PASSAGE FOR REVIEW Start Marker

As we can see for all but the lock-free solution the performance is decreasing as we add to the threads working on the queue. If we compare the 1024 threads result for separated head and tail locking and the wrapped std::queue, we see an almost 86% increase in performance. Here the lock-free solution is almost sixfold more performant than the separated locking on the head and tail solution. When working with only two threads we can see no serious gap.

I have done the same test on an Intell 11700k processor. It shows the same trends. The noticeable difference is in the lock-free results where a 150$ Arm SoC performs better than Intell 11th-gen core i7 desktop machine. That's because the Arm processor uses more relaxed memory ordering. Although on Intell machine we are using relaxed atomic operations as well, there is no gain in performance since they are almost the same as sequentially consistent ones.

PASSAGE FOR REVIEW End Marker
RECORDS SHOWN Start Marker

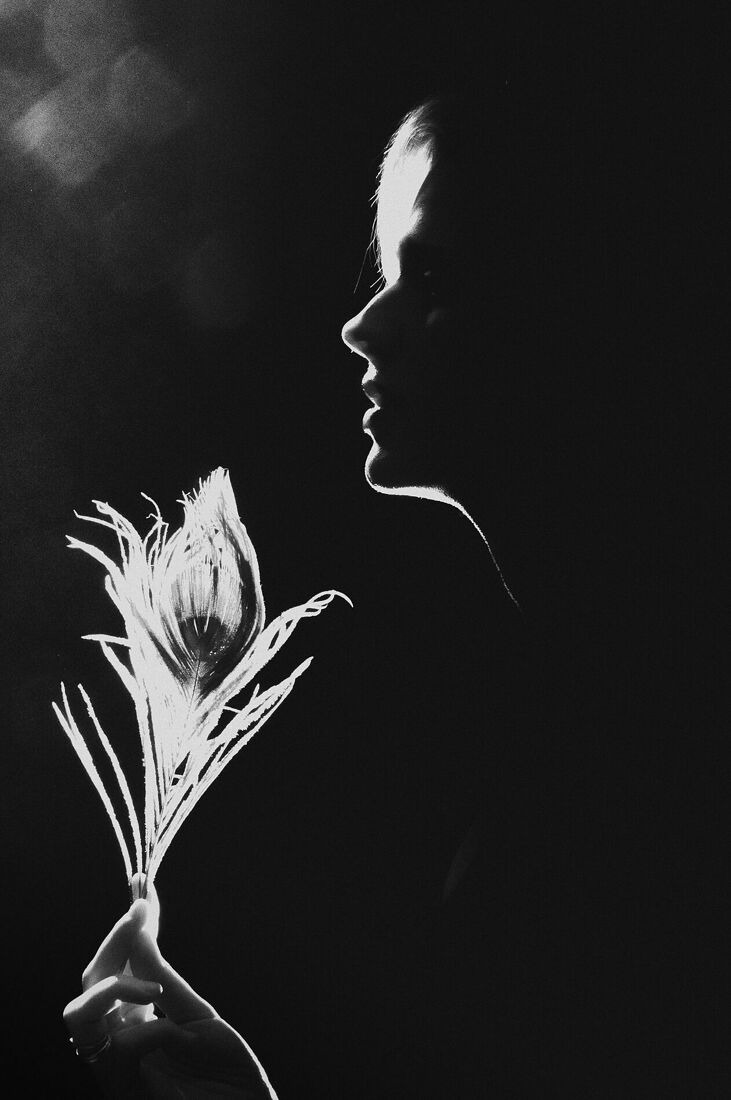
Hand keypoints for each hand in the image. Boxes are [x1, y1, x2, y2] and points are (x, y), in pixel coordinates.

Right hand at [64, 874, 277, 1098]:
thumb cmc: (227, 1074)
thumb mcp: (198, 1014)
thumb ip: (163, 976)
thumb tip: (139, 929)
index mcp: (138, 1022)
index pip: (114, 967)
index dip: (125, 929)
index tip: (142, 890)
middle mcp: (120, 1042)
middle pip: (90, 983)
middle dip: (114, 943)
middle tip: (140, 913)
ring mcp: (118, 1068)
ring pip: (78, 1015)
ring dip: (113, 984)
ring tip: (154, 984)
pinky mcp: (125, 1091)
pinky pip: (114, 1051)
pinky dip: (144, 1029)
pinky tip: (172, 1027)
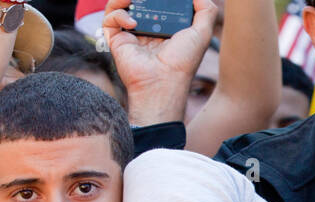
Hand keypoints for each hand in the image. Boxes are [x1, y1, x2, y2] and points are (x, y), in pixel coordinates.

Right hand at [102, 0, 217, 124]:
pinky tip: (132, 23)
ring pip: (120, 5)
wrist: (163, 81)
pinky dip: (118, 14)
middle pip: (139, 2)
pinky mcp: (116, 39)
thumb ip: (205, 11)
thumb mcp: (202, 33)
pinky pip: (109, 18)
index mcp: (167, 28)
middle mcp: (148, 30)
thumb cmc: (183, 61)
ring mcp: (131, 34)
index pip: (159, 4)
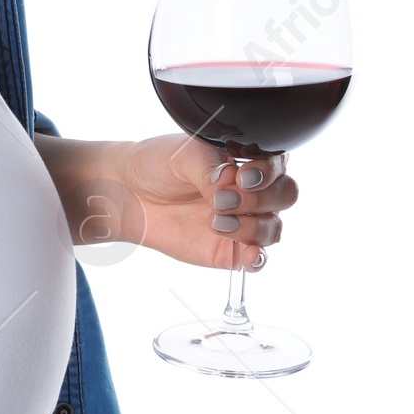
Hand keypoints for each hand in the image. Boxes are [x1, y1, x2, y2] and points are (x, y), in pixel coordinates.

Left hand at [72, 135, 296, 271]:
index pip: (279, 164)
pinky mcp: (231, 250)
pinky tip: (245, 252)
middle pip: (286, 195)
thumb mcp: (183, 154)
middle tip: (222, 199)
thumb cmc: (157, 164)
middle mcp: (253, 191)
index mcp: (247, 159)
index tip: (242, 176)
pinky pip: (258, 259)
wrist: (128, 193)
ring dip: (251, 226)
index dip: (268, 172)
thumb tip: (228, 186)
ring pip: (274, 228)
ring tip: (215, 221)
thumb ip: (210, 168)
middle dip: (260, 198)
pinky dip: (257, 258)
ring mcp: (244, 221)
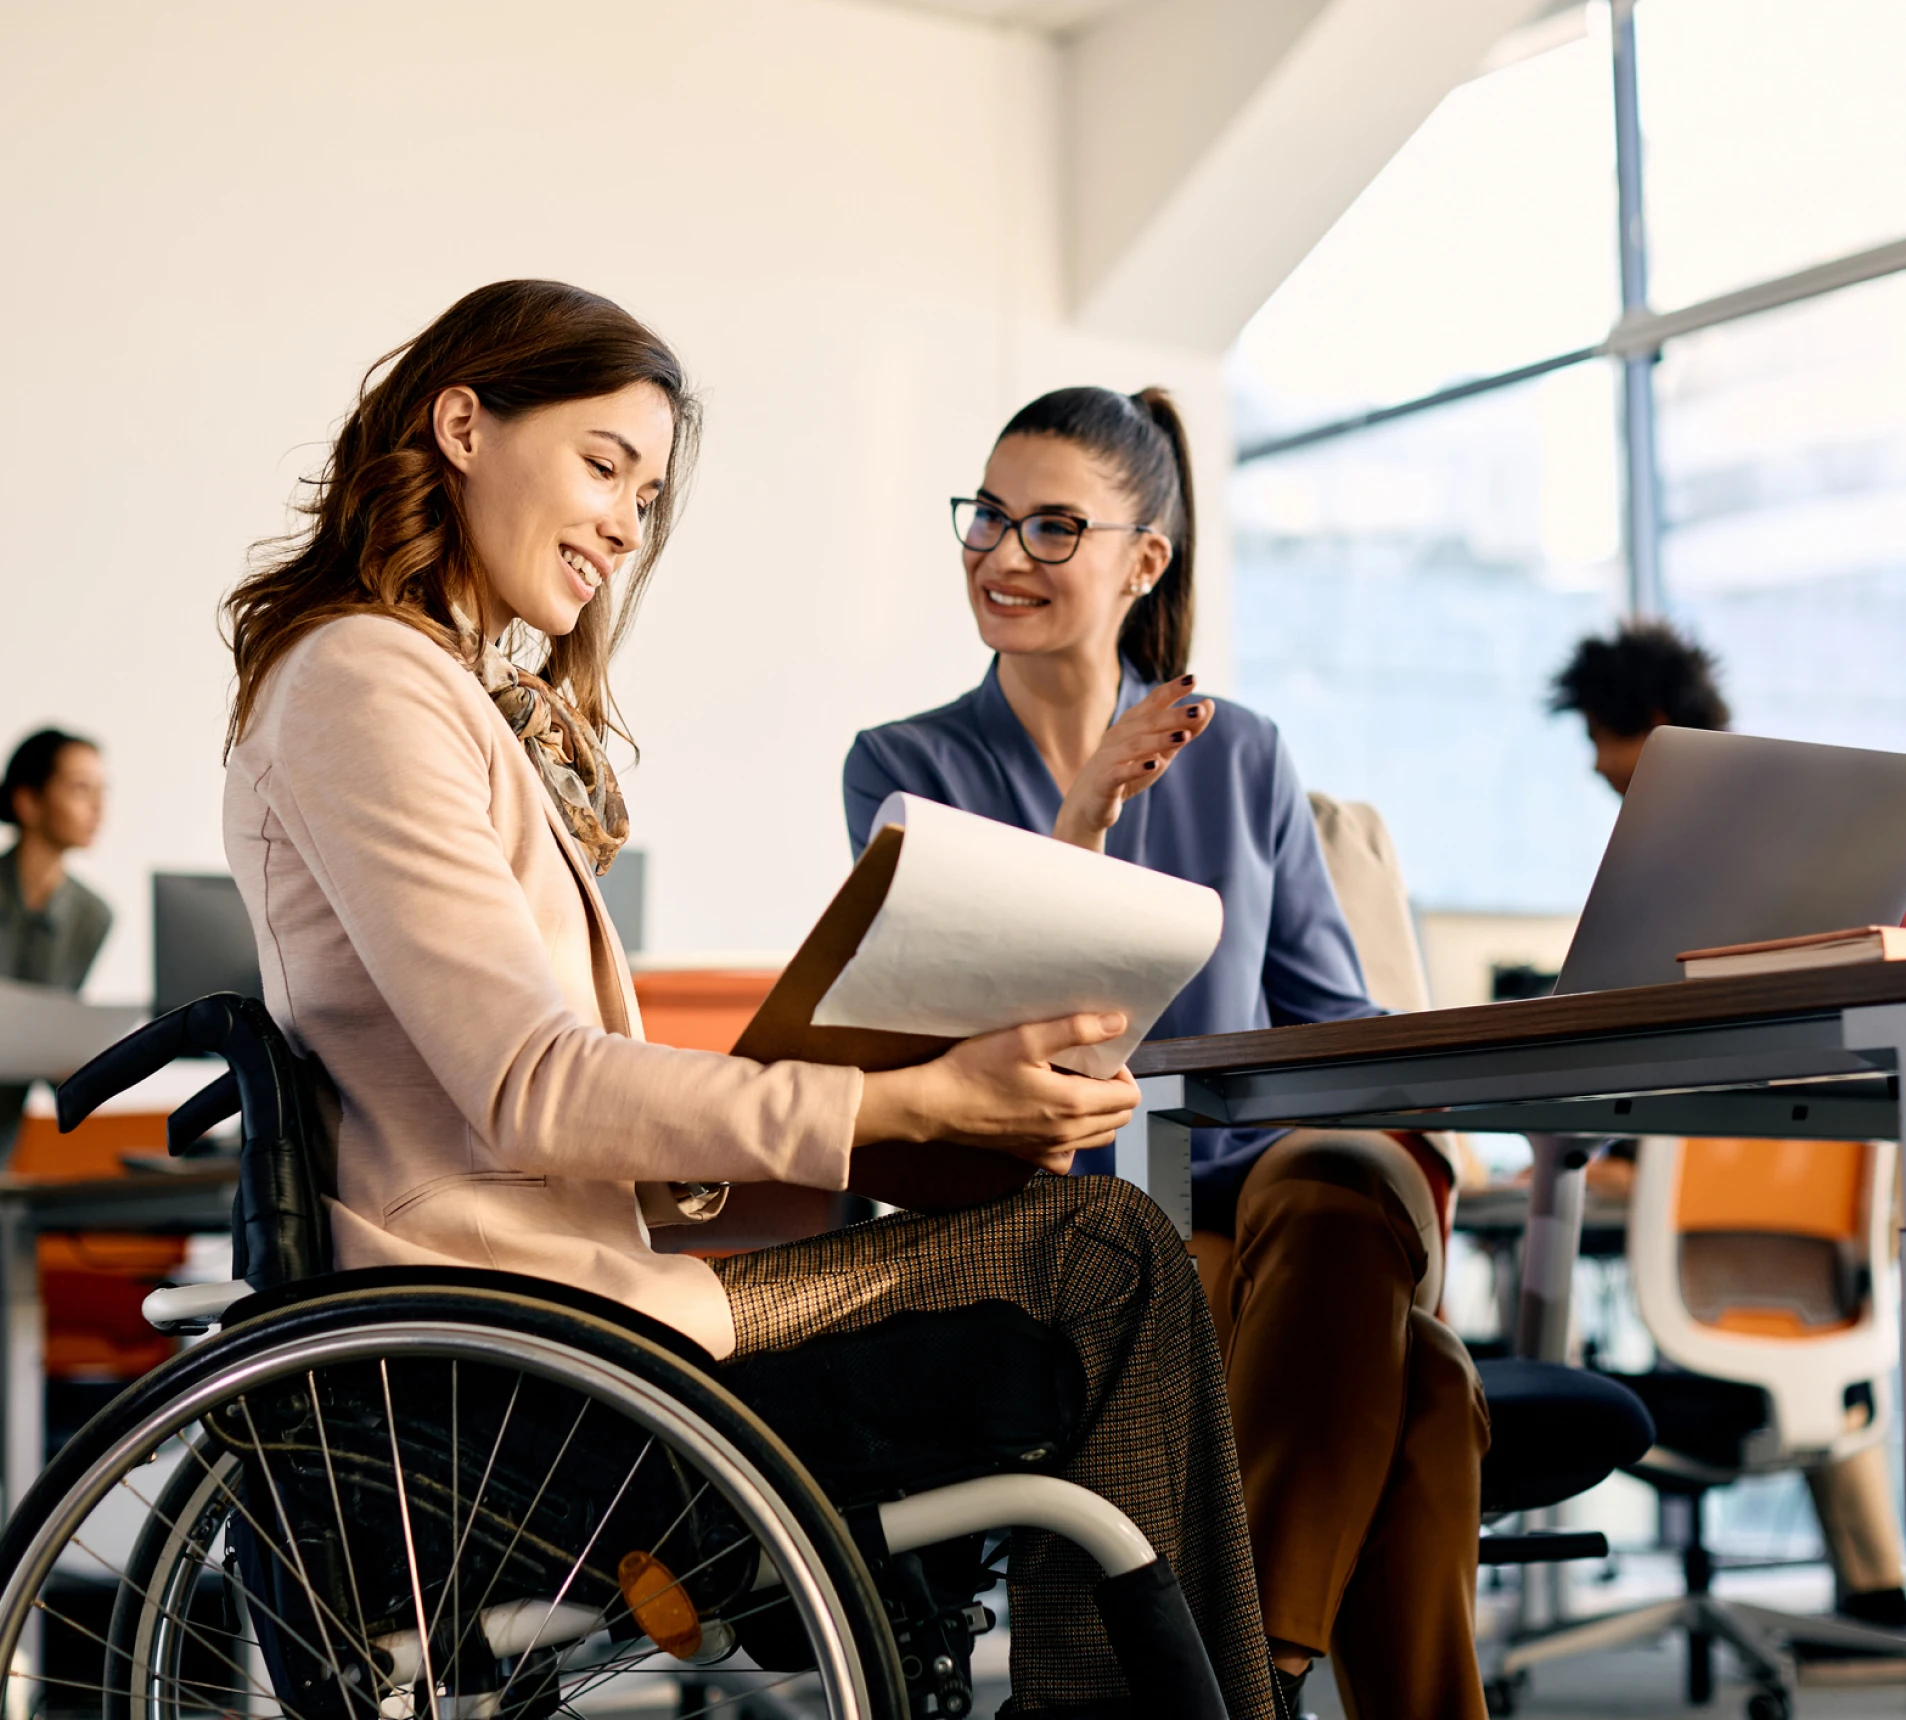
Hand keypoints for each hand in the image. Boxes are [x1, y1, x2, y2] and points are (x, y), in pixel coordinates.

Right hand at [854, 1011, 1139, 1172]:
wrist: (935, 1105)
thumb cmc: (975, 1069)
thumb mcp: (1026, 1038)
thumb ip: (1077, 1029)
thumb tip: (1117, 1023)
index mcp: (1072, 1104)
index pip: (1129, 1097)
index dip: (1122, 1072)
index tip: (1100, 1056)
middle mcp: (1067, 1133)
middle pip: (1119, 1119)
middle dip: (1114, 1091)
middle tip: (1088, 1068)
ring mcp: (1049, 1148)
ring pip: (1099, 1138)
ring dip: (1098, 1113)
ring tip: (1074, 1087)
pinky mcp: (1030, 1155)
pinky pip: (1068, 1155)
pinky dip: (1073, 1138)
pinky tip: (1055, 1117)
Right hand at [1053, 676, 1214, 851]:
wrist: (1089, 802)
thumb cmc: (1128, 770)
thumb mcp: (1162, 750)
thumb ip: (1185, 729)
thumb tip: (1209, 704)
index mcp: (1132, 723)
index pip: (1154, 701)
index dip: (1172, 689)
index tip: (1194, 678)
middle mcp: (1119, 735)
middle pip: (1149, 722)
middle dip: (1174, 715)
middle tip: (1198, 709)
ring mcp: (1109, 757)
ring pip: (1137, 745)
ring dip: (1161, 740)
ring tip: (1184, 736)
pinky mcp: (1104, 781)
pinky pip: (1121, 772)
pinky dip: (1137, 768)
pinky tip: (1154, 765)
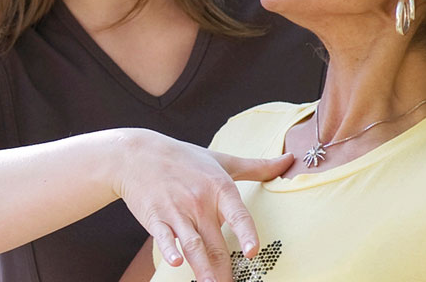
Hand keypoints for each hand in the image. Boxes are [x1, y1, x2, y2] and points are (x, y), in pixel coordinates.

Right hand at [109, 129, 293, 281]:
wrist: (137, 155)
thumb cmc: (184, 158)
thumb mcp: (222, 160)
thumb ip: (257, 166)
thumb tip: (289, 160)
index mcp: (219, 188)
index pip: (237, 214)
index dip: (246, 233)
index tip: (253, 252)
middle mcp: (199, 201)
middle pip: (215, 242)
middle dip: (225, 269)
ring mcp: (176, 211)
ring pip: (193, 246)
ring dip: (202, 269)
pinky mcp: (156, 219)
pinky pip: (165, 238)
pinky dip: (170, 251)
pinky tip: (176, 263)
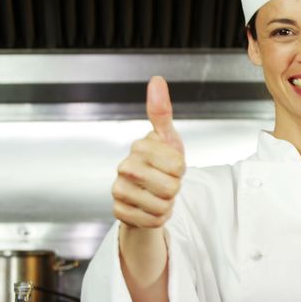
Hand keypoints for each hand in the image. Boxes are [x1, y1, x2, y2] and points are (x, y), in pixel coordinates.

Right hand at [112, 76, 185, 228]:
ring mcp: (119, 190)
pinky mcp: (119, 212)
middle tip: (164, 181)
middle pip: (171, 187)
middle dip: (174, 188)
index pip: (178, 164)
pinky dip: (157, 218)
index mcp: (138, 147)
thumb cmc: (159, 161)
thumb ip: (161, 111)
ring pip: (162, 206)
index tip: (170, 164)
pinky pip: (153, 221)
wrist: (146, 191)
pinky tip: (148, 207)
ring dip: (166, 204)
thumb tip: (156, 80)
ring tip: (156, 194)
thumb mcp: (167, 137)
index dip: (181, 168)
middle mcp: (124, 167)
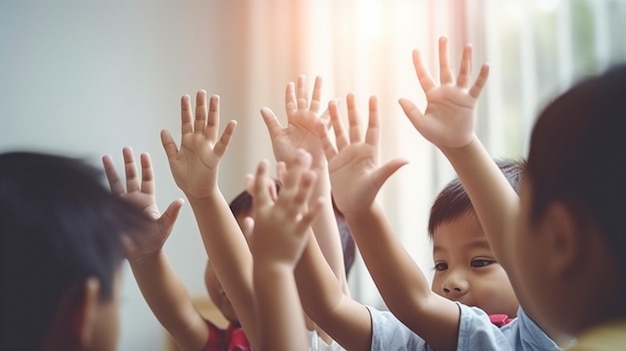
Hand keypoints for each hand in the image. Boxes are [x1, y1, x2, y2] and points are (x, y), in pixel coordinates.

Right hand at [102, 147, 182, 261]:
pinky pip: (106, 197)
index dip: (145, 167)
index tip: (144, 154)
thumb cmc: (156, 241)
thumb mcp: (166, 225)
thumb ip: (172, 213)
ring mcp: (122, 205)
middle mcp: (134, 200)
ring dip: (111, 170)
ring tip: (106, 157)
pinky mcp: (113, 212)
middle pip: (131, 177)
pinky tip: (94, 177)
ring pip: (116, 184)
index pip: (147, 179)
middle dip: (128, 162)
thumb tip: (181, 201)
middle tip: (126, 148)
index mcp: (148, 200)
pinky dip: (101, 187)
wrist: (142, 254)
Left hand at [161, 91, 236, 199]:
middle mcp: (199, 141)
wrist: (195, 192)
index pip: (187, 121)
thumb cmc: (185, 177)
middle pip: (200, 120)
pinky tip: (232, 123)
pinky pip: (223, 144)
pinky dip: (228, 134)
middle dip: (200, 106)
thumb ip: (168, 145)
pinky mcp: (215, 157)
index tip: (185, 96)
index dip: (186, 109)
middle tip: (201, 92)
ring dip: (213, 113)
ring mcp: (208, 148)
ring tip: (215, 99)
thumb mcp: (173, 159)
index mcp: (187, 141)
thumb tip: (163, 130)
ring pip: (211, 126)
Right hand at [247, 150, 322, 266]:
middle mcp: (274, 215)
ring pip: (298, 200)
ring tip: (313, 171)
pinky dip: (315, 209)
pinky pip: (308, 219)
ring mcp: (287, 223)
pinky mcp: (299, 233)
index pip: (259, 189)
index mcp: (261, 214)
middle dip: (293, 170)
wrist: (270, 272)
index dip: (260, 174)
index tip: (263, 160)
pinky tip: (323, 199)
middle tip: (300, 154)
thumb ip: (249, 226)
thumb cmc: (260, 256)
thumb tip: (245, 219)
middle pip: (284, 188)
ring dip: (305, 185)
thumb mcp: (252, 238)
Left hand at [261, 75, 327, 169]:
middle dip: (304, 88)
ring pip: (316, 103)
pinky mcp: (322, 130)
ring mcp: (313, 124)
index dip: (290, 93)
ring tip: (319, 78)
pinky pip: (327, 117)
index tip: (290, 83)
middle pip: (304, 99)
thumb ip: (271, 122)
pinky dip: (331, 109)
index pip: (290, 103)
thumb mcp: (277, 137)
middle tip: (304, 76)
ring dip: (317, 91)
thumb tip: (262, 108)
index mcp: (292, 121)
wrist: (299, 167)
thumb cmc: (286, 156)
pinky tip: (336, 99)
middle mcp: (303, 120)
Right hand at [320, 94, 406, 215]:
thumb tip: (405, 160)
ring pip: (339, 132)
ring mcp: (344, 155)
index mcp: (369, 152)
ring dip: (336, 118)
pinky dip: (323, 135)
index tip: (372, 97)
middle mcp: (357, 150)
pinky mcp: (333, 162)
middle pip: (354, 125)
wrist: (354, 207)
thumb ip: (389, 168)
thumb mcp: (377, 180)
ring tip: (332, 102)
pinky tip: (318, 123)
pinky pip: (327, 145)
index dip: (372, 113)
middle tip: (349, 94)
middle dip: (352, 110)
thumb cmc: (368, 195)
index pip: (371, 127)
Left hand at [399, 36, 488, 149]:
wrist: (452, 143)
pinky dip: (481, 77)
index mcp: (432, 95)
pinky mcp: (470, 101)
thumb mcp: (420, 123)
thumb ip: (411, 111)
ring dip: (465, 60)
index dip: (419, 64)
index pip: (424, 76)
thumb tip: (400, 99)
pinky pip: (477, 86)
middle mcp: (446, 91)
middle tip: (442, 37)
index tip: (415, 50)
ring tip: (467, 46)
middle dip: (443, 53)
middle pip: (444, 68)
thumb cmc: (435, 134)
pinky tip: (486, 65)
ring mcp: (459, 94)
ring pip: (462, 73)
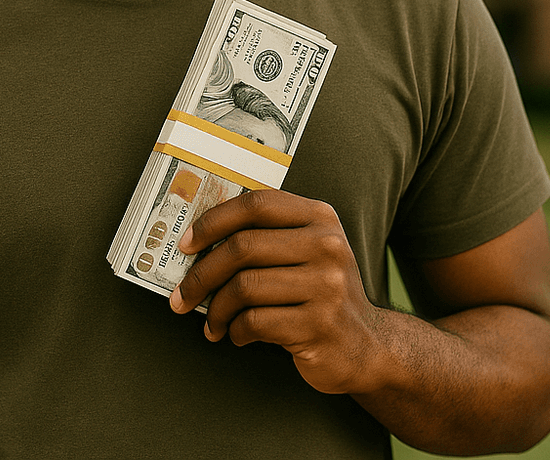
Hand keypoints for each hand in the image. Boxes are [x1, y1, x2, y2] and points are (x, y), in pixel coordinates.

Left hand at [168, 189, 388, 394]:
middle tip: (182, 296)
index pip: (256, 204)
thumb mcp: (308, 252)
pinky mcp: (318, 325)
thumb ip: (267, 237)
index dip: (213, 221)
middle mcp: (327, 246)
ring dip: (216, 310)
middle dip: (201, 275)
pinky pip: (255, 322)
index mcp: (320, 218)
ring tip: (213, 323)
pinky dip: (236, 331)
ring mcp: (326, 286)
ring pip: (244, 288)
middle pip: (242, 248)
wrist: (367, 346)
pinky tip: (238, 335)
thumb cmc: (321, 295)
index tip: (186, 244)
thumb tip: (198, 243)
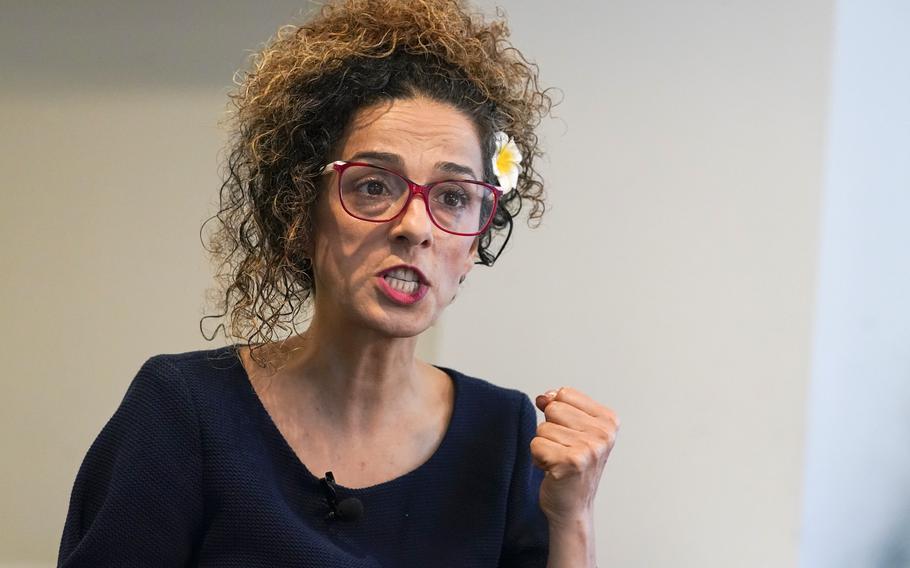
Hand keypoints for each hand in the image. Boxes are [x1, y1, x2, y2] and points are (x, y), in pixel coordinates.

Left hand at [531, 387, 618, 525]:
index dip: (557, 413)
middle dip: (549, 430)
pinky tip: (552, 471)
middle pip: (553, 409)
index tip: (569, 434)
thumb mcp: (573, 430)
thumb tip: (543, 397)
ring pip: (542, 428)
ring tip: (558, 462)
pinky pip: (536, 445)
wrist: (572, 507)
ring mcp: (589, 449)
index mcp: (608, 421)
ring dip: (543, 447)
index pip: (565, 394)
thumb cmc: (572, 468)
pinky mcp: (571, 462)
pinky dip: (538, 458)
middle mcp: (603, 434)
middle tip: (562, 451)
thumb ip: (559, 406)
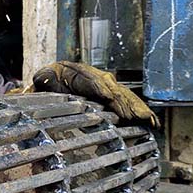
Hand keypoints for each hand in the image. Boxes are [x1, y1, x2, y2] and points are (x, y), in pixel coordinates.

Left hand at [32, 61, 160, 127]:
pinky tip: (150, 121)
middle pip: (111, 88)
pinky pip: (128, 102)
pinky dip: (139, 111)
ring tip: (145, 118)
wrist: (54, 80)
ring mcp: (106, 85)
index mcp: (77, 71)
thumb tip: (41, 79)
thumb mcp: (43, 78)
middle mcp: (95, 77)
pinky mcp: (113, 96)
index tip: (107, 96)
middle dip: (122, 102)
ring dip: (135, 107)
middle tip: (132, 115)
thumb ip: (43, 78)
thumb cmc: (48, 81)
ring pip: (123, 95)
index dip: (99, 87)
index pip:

RECORDS SHOWN End Marker

WHAT YOU ARE ASKED TO DO:
Write the next part of the queue performance passage, starting right after its last sentence. The records stand apart from the queue performance passage and are separate material.

REPLY TO THE EXERCISE:
As we can see in the source code and Google micro benchmarking documentation, there is good support for templates, custom timers, and counters, as well as reporting options. The last one makes it possible to add these benchmarks to the CI\CD pipeline and keep a good track of performance.

Sadly benchmarking is not as easy as it may look. Some factors can have a negative impact on our benchmarks. It is recommended to have a dedicated machine for running benchmarks and on that machine have CPU scaling turned of. Other sources of inconsistancy should be dealt with as well regarding the OS and memory.


I hope it provides a good starting point for your benchmarking needs and also I can appreciate it if you test the code on your machine and share the results.